AJ Styles Avoids Superstar Shuffle as WWE Establishes Him as Face of SmackDown

Erik BeastonFeatured ColumnistApril 15, 2017

Credit: WWE.com

The WWE Superstar Shake-up has come and gone, and in its wake, it has left the rosters of Raw and SmackDown nearly unrecognizable. For all of the transactions that occurred, the most newsworthy item to come out of the two-night television event was the Superstar who did not switch brands: AJ Styles.

The Phenomenal One was heavily rumored to be on the move to Raw. After guiding SmackDown through the first eight months of the brand extension, Styles would be shifted to Raw, where he would thrive at the top of the card.

Or so it was expected.

As the April 10 episode of Raw came to a close, it became apparent Styles was staying put. After months spent as WWE champion and in many ways the face of the blue brand, he would continue serving as its franchise star.

It was the best decision WWE Creative could have made.


The Best in the World

In an industry rife with talented professional wrestlers, AJ Styles is the best in the world at what he does. Chris Jericho may use that line as a catchphrase, but it is Styles who embodies it. An extraordinary in-ring performer, he can wow audiences with his aerial assault, pick an opponent apart with mat-based submission acumen or generate sympathy through his selling of his opponent's offense.

There are numerous performers of similar backgrounds who possess all of those abilities, though. What sets Styles apart from every one of his peers is his ability to deliver a superb match with any Superstar of any style.

On one night, he may work a hard-hitting brawl with Roman Reigns. The next, a Japanese Strong Style battle with Shinsuke Nakamura. Then he may work a WWE style against Dean Ambrose. In all three cases, he will pop the crowd in a way only he can, because he has an understanding of where to point certain spots and when to execute them.

He is an incredibly gifted, smart worker who can contribute to the show in any number of ways by working with everyone from seasoned veteran Ambrose to untrained spectacle performer Shane McMahon. When he captured the WWE Championship at last September's Backlash pay-per-view, peers were quick to take to Twitter and speak of his greatness.

His in-ring abilities make him an invaluable piece of the WWE puzzle and a star unrivaled by the men he shares the locker room with.

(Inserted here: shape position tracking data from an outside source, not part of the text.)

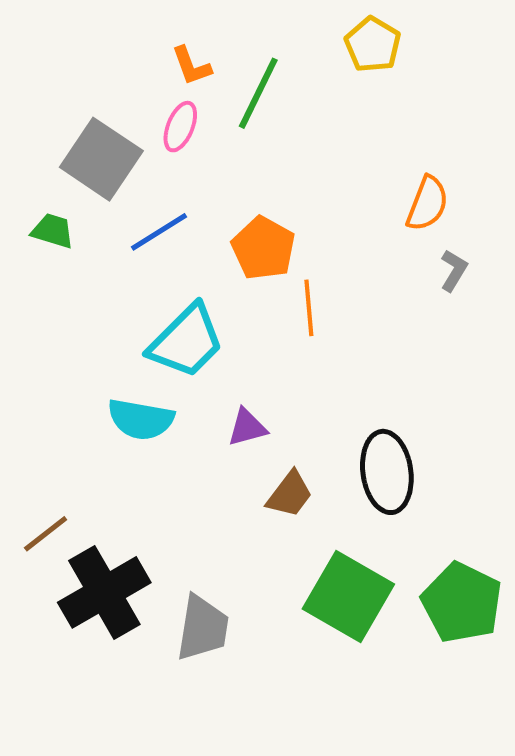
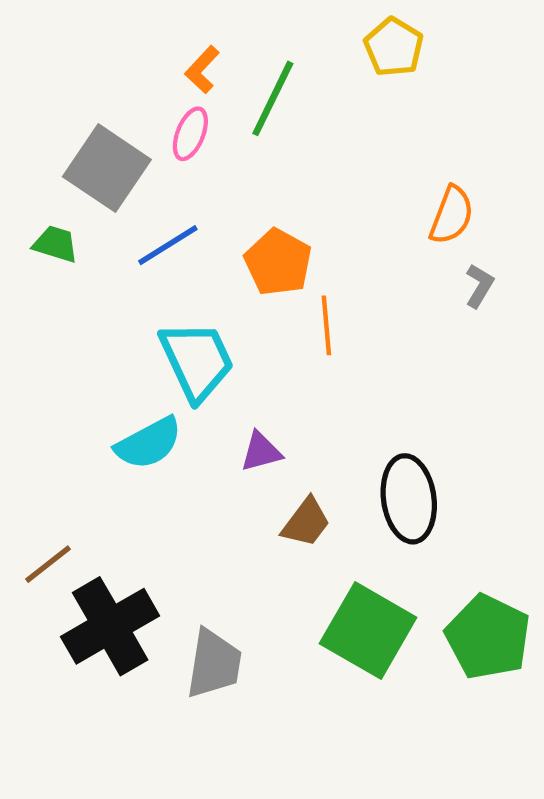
orange L-shape: (191, 66) -> (202, 70), turned 63
cyan trapezoid: (186, 341) -> (197, 361), turned -70
cyan semicircle: (141, 419) -> (149, 443), turned -38

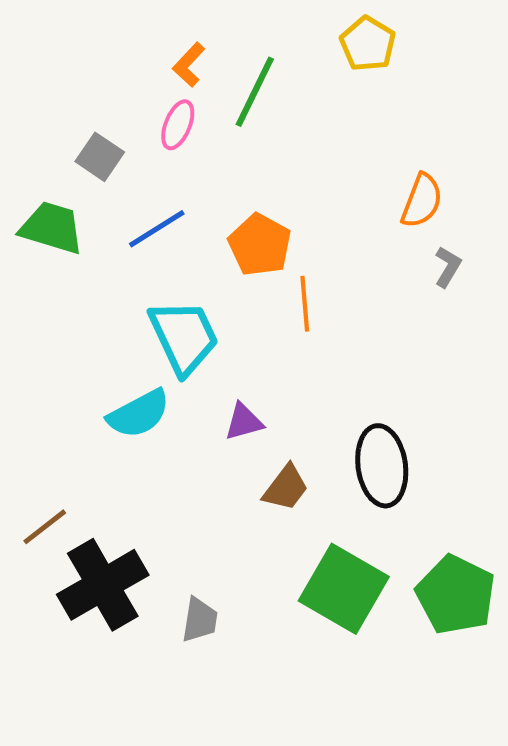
gray square: (107, 168) -> (100, 157), size x0.6
green trapezoid: (55, 244) -> (52, 228), size x1.5
gray trapezoid: (214, 664) -> (200, 620), size x0.7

Even more important to Styles' place on the SmackDown Live roster is his adaptability as a performer beyond the squared circle.

During his first year with the company, Styles has demonstrated an innate ability to play both a babyface and a heel.

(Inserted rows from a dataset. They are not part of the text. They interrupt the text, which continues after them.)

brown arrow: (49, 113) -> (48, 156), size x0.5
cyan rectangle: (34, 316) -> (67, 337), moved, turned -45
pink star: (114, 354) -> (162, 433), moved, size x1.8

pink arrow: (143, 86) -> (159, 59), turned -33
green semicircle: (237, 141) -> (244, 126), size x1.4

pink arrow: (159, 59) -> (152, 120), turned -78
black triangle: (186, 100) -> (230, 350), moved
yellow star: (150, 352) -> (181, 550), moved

As a villain, he was an insufferable egotist who is damn good and knows it. He bragged about his victories, touted his accomplishments and antagonized the top babyfaces. Styles did so to great success, rising to the top of WWE as a bad guy working marquee stars like Reigns, Ambrose and John Cena.

As a hero, he is a dazzling ball of electricity, a Superstar who encourages envy because of the coolness factor he possesses that others are envious of. He looks cool, wrestles a captivating style and presents himself as the biggest deal in the business. He exudes a self-confidence that was not readily apparent earlier in his career.

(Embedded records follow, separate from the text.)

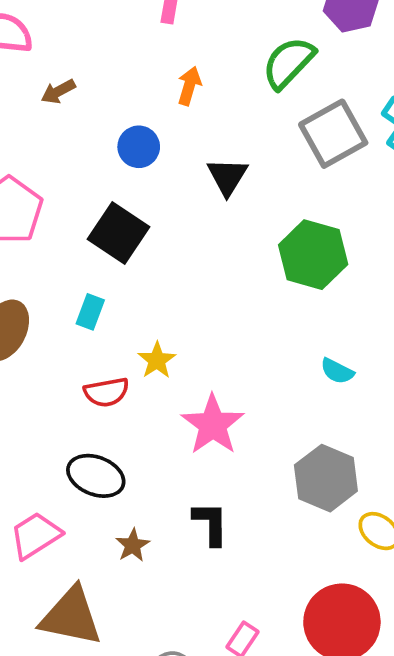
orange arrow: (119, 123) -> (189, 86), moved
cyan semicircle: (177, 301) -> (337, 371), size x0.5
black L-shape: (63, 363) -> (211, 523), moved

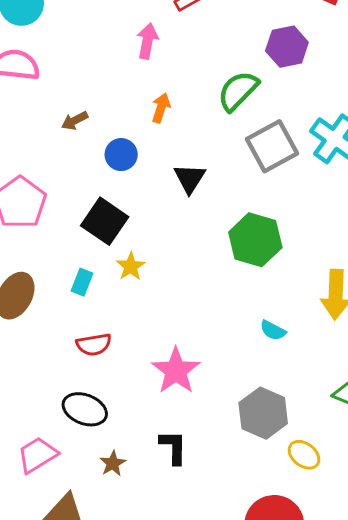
brown arrow: (58, 92) -> (75, 121), moved
yellow star: (157, 360) -> (131, 266), moved

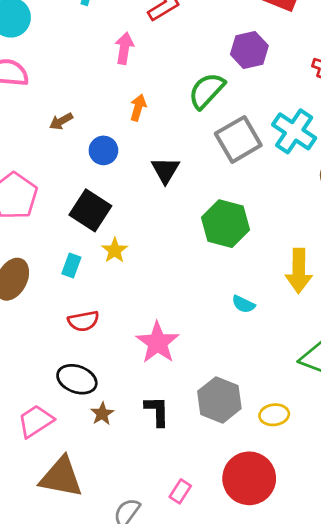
gray hexagon: (263, 413) -> (219, 400), moved
yellow ellipse: (304, 455) -> (274, 415), turned -44
brown star: (113, 463) -> (102, 414), moved

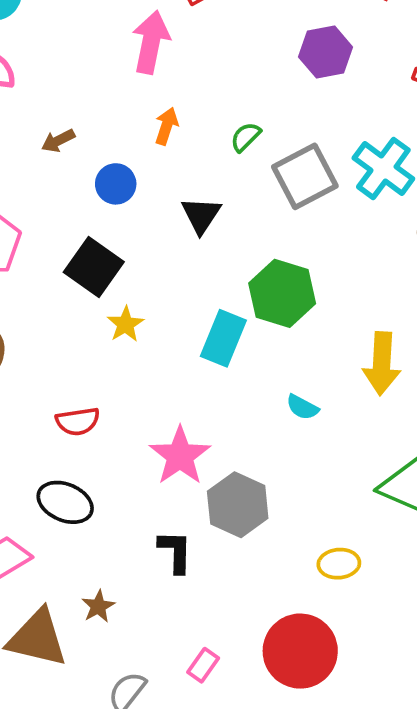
pink arrow: (124, 48) -> (151, 42), size x1.4
green semicircle: (207, 91) -> (246, 137), moved, size x0.6
cyan rectangle: (71, 266) -> (223, 338), moved, size x1.6
gray hexagon: (219, 400) -> (238, 505), moved
brown star: (102, 414) -> (98, 606), moved

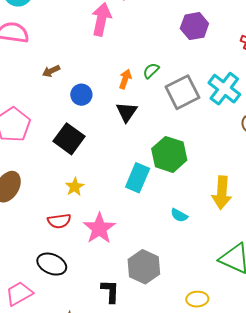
orange arrow: (166, 126) -> (125, 79), moved
yellow star: (125, 324) -> (75, 187), moved
pink star: (180, 456) -> (99, 228), moved

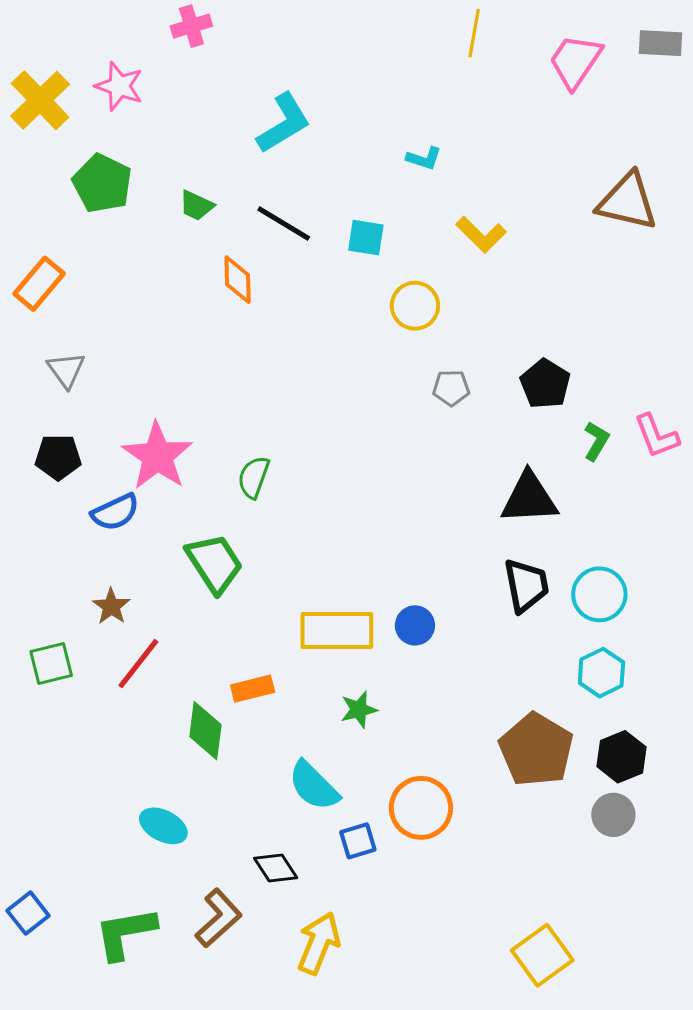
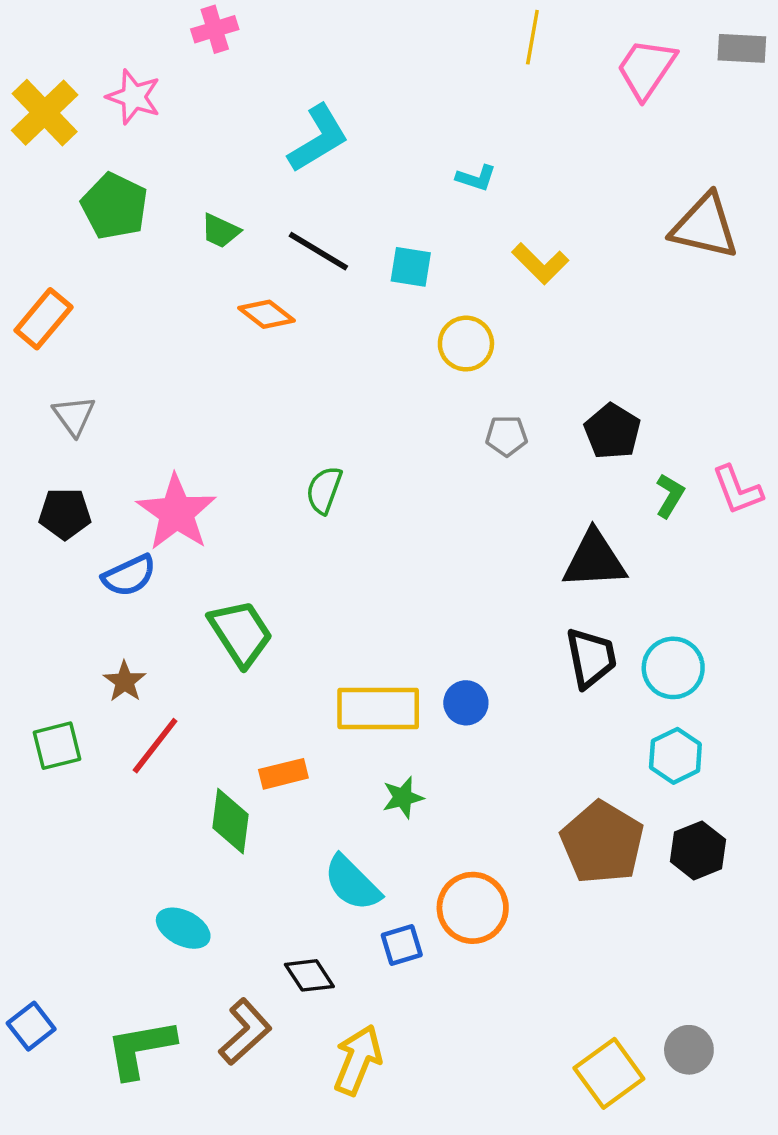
orange diamond: (238, 280) -> (267, 314), turned -51
green semicircle: (254, 477) -> (324, 490), moved
gray circle: (613, 815) -> (689, 1050), moved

In a day and age in which writing is so fluid and the company is always one injury away from losing a marquee star, Styles is indispensable. He can step up and fill any void left by any performer and, in most cases, do it better.


The Future

Looking into the future, SmackDown Live presents many an opportunity for Styles to give back to an industry that has been very good to him. Now the unquestioned face of a SmackDown brand in transition following the Superstar Shake-up, he has the chance to help WWE well into the next generation.

Like guys such as Jeff Jarrett, Raven, D'Lo Brown, Kurt Angle and Sting did for him during his early days in TNA Wrestling, he can make a marquee star out of a young up-and-coming performer on Tuesday nights. Whether that is someone with untapped potentials like Baron Corbin or a popular underdog looking for one signature series of wins to take that next step toward immortality like Sami Zayn, they can benefit from working with Styles.

But Styles himself is not finished crossing accomplishments off his bucket list.

He has yet to main-event WrestleMania. He has not worked with Randy Orton, and it still feels as though his differences with John Cena have not yet been settled. There are titles to be won, gimmick matches to perform in, and a legacy in wrestling's most storied promotion to be etched.

All of which will come easier to Styles now that he is definitively the face of SmackDown Live.